図1:「ユネスコ教育勧告」概説の冊子(表紙)
出典:UNESCO Digital Library

*1:採択された文書は次からダウンロードできます。
https://unesdoc.unesco.org/ark:/48223/pf0000386924?posInSet=1&queryId=88262d97-74b6-4100-bd33-8cc96a779989
*2:こうした見解を共有してきた研究は少なくありません(例えば次を参照)。市民社会及び政府の課題であると言えましょう。日本国際理解教育学会 研究・実践委員会『特定課題研究 21世紀の社会変容と国際理解教育(報告書)』2022年11月.

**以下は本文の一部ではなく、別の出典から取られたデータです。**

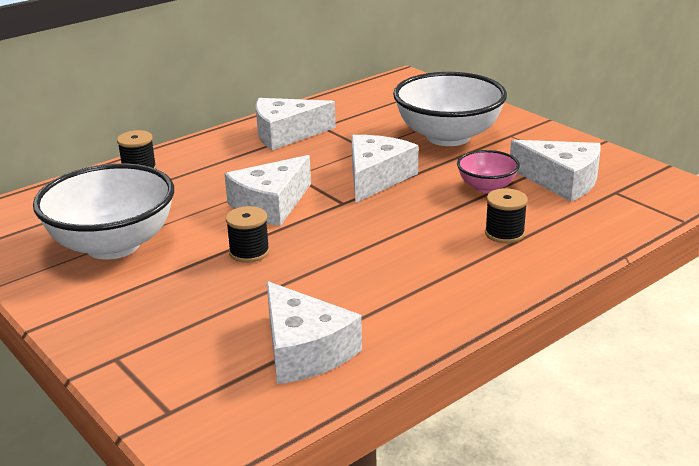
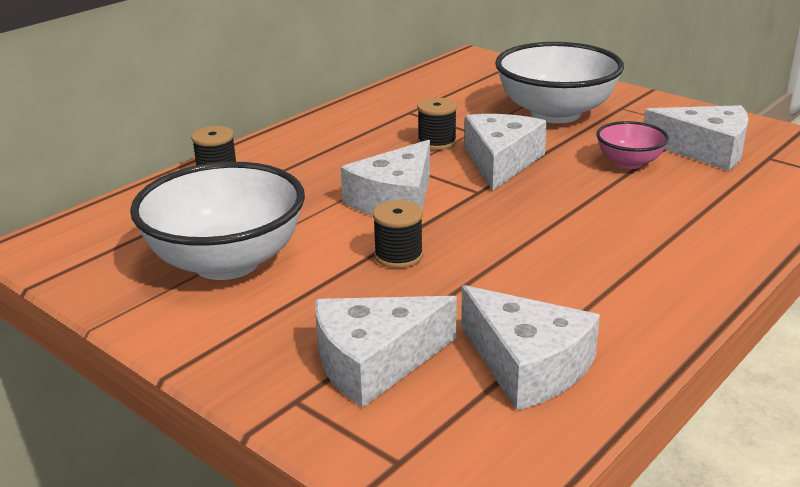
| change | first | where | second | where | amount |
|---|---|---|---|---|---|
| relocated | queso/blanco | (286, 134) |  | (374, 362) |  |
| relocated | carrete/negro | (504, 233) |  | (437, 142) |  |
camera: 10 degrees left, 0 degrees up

https://kokusairikai.com/wp-content/uploads/2022/12/f4520f9a00e78b7055cc62b121ad188e-1.pdf
*3:UNESCO (2024) The UNESCO Recommendation on Education for Peace, Human Rights and Sustainable Development: An Explainer.